Elizabeth Plimack, MD
Recent pivotal findings in the field of genitourinary malignancies, specifically renal cell carcinoma (RCC) and bladder cancer, demonstrate the burgeoning role of immunotherapy in the field.
Such data include the CheckMate-025 study results presented during the 2016 ASCO Annual Meeting, which showed that approximately one-third of patients with advanced RCC who were treated with single-agent nivolumab (Opdivo) in the second-line setting or later were still alive at 4 and 5 years. This was found in long-term follow-up results of phase I and phase II clinical trials of the PD-1 inhibitor.
“For the majority of patients [with RCC], they will likely get immunotherapy at some point in the trajectory of their disease, whether it’s early as part of an ongoing clinical trial, in second-line with the indication of nivolumab, or [later],” explains Elizabeth Plimack, MD.
In the field of bladder cancer, the FDA-approved PD-L1 inhibitor atezolizumab (Tecentriq) has generated excitement as a promising immunotherapy agent, while clinical trials have explored the durable activity of others, including durvalumab and nivolumab. Nivolumab was granted a breakthrough therapy designation by the FDA in this space in June 2016.
In an interview with OncLive
, Plimack, who is the director of Genitourinary Clinical Research at Fox Chase Cancer Center, discussed some of the most impressive advancements with immunotherapy agents in the fields of RCC and bladder cancer, as well as remaining questions with the use of these treatments.
OncLive: Focusing first on kidney cancer, what are some exciting data we have seen recently with nivolumab in this space?
: The most exciting data with nivolumab that was presented at the 2016 ASCO Annual Meeting was looking at long-term survival from some of the very earliest studies—phase I/II studies—that are the first studies to test nivolumab in kidney cancer. Nivolumab is now approved by the FDA for kidney cancer, but long-term follow-up requires a lot of time.
Now we have had, in some cases, 4 to 5 years of follow-up on the patients on these trials. What is really impressive to us is that one-third of patients are alive at 4 and 5 years. It looks like the term “durable responses” is actually one we can say now, knowing that we are looking at those long-term survival rates.
The other interesting thing is that those long-term benefits occurred in patients regardless of their initial response to therapy. These are progressors, including those with stable disease and response. It occurred regardless of risk group, even those poor-risk patients who typically have the worst prognosis. In some of those, the trajectory of their cancer can really be turned around, it seems, by nivolumab.

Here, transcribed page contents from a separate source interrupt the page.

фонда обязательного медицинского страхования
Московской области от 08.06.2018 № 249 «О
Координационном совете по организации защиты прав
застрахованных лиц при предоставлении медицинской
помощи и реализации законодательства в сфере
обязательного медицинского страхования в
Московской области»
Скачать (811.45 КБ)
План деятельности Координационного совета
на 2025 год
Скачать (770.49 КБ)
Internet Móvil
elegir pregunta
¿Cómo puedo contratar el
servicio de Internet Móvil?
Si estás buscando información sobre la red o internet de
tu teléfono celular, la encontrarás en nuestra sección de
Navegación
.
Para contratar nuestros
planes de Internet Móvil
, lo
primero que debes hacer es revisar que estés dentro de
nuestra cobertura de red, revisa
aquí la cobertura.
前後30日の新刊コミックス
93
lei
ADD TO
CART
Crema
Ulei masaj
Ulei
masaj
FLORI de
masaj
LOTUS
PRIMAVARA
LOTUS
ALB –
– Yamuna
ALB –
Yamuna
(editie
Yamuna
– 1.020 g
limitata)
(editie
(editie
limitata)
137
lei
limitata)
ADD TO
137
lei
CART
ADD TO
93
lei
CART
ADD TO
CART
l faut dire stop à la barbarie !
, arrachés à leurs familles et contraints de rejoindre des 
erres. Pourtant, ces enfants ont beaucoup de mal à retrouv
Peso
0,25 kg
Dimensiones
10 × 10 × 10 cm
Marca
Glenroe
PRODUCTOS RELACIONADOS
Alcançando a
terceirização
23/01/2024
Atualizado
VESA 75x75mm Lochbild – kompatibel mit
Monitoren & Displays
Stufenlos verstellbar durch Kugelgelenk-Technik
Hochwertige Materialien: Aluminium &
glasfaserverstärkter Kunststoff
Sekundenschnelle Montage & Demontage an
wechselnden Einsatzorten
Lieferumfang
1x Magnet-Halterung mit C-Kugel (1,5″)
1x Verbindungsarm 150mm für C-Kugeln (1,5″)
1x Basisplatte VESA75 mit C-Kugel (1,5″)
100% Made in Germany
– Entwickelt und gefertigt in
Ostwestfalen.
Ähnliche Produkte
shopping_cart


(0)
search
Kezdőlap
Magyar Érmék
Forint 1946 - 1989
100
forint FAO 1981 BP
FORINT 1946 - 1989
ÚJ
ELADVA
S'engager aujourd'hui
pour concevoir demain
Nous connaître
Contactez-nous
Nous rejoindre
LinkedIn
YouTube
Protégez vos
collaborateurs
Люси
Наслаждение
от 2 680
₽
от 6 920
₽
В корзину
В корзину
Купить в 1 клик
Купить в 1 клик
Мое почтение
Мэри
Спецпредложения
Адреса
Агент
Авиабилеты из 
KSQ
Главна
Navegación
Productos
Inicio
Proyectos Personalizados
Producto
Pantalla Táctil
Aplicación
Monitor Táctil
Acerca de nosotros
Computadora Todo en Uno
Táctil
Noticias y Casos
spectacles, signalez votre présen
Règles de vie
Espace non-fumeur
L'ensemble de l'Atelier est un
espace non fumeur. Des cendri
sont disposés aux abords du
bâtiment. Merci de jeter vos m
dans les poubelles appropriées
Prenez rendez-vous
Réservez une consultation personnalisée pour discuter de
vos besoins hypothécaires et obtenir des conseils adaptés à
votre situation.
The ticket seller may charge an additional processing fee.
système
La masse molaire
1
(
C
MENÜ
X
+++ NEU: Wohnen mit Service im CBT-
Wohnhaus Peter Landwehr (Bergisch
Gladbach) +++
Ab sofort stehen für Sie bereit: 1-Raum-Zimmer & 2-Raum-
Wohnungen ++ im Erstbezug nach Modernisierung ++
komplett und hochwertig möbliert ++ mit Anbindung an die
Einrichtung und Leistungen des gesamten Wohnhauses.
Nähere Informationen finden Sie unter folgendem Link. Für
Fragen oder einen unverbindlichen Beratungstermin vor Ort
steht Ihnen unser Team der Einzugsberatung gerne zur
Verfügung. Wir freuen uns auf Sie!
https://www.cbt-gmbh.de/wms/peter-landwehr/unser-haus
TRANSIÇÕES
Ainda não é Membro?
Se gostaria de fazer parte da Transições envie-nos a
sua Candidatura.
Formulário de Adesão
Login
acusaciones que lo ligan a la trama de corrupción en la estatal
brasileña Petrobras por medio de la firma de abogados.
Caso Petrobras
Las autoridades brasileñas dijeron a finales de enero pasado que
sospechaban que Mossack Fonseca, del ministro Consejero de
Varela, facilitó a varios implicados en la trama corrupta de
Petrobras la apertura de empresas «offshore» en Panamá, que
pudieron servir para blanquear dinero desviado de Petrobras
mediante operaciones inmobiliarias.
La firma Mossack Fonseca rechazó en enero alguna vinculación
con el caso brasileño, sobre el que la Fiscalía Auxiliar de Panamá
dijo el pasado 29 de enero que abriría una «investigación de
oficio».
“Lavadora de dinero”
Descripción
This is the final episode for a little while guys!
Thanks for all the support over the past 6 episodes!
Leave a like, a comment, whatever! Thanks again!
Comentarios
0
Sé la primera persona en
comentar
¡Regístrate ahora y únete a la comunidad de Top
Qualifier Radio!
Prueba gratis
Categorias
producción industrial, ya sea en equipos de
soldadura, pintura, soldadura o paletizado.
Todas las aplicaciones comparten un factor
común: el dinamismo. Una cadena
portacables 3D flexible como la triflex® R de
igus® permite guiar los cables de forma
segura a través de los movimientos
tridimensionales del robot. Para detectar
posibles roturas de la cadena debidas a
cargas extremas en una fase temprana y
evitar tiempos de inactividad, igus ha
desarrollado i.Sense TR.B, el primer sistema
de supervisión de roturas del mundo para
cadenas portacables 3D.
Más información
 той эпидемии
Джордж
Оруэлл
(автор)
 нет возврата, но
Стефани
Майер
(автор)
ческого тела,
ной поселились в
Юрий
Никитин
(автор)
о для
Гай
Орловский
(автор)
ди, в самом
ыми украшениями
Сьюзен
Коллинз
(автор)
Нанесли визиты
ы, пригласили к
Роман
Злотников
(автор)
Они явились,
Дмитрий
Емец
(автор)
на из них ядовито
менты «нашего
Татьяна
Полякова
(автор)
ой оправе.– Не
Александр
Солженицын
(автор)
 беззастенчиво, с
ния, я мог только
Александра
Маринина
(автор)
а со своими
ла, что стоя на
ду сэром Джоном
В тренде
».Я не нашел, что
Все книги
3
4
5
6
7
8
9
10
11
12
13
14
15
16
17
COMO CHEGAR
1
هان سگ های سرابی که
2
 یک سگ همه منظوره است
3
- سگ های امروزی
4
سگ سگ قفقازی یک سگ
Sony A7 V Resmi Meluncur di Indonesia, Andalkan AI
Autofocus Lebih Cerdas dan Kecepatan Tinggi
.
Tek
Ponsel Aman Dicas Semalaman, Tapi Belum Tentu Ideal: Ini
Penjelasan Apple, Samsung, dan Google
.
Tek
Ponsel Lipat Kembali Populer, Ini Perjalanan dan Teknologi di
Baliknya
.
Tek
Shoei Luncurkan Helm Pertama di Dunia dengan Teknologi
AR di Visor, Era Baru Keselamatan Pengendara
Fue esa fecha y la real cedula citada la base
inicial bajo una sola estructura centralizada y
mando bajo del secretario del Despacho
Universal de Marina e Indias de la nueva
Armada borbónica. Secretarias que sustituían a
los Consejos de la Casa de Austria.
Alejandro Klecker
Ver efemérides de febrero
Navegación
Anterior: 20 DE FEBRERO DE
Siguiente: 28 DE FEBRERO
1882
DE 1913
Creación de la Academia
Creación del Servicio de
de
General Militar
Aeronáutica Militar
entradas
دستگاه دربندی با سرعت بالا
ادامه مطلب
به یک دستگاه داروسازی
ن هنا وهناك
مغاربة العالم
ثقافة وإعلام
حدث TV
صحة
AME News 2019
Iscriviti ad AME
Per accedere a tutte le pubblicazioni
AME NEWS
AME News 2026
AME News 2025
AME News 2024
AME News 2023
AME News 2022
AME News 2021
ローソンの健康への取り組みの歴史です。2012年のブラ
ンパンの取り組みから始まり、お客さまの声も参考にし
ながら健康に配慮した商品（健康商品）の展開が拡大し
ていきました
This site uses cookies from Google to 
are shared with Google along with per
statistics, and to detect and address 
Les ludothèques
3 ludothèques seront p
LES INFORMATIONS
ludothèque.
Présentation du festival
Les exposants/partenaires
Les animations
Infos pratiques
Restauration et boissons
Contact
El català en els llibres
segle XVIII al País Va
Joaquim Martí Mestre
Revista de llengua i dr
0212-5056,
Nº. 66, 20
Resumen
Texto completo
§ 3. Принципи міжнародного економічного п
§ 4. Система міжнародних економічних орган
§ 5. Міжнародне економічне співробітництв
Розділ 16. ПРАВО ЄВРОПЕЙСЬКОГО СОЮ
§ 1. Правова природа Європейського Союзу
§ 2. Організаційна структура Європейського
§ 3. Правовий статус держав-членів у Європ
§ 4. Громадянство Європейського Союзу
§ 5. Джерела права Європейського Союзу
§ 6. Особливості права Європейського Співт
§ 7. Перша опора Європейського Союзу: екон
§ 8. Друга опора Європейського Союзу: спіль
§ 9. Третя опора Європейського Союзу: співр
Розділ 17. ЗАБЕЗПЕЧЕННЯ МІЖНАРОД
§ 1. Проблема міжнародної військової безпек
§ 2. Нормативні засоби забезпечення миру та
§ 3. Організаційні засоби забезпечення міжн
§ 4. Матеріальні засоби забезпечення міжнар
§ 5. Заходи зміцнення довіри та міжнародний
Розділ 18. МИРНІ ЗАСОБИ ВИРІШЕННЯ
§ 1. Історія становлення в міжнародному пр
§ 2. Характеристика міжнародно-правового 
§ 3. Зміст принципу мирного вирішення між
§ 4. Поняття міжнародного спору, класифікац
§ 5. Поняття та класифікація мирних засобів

Some of that long-term survival is contributed to by additional developments in the world of kidney cancer. Some of those patients either have or will get these other drugs that have been developed over this long period of time. However, all of it just indicates significant progress in the field of kidney cancer, which we’re excited about.
What other questions with nivolumab still need to be answered in kidney cancer?
There are many, many other questions. The CheckMate-025 study, which was a randomized phase III trial of nivolumab versus everolimus (Afinitor), is a prime opportunity for biomarker development. When you have a randomized trial, you can look to see what is predictive over prognostic. That is one opportunity.
We are looking at how adverse events related to response is critical, to see if those patients tend to do worse or better. We need to also conduct a variety of other secondary analyses. For example, treatment beyond progression was a hot topic at this year’s ASCO. There is a lot to still learn to optimize how we use this drug.